Dr. Keith Prufer Receives Fellowship from Harvard University and Dunbarton Oaks Research Laboratory

Departmental News

Posted:  Sep 25, 2023 - 12:00pm

Keith Prufer, Professor of Anthropology, has been awarded a Fellowship in residence by the trustees of Harvard University at their Dumbarton Oaks Research Library in Washington DC.  There he will join the Pre-Columbian Studies group which was founded in 1963 to support the study of the art and archaeology of the ancient Americas. This research encompasses cultures that thrived in the western hemisphere from northern Mexico to southern South America, from the earliest times to the sixteenth century.  His writing projects at Dumbarton Oaks will focus on untangling the complex history of early farming in tropical Mesoamerica and to link the earliest plant foods to the development of indigenous cuisines centered around the triad of maize, beans, and squash, supplemented by hundreds of edible plants. Tropical Mesoamerica was long considered a backwater for farming with broadleaf rainforests and savannas unsuitable for sustaining agricultural populations. Today we know the incredible biological diversity of rainforests also reflects the diversity of edible plants, many rich in carbohydrates and plant proteins.

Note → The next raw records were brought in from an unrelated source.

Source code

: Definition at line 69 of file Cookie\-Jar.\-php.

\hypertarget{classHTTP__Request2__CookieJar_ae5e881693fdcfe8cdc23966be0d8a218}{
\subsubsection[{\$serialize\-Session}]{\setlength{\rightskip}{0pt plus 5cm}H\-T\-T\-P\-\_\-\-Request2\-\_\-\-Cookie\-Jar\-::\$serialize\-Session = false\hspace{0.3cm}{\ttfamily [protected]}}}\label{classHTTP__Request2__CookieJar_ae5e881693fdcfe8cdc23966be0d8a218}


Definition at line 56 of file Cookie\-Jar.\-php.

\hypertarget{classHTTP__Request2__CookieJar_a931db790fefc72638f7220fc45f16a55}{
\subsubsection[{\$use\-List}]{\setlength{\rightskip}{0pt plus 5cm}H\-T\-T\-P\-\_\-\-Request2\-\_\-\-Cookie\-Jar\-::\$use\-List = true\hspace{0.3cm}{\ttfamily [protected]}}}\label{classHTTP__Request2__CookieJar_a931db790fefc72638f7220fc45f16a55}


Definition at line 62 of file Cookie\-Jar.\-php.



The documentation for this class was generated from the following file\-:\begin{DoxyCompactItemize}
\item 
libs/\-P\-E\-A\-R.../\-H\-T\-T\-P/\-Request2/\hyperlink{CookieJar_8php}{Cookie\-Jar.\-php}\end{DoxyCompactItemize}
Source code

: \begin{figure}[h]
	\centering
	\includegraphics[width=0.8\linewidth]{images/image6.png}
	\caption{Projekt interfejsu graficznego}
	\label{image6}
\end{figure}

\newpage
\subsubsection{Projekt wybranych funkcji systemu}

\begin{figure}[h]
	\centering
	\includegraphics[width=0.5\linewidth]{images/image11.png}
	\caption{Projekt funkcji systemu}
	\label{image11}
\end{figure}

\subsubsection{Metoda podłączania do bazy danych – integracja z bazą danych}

Linking food traditions to archaeological reconstructions of plant-use across the Holocene will illustrate the development of globally important food complexes.  Much of the data for these projects has been generated by Dr. Prufer in who is also a core-faculty member at the UNM Center for Stable Isotopes which is part of the UNM Interdisciplinary Sciences Co-op, and with funding from the National Science Foundation and the Alphawood Foundation.  The resources of the Dumbarton Oaks library, which houses one of the largest collections of books, manuscripts, and historical documents on the Pre-Columbian Americas, make for an ideal location to conduct this research.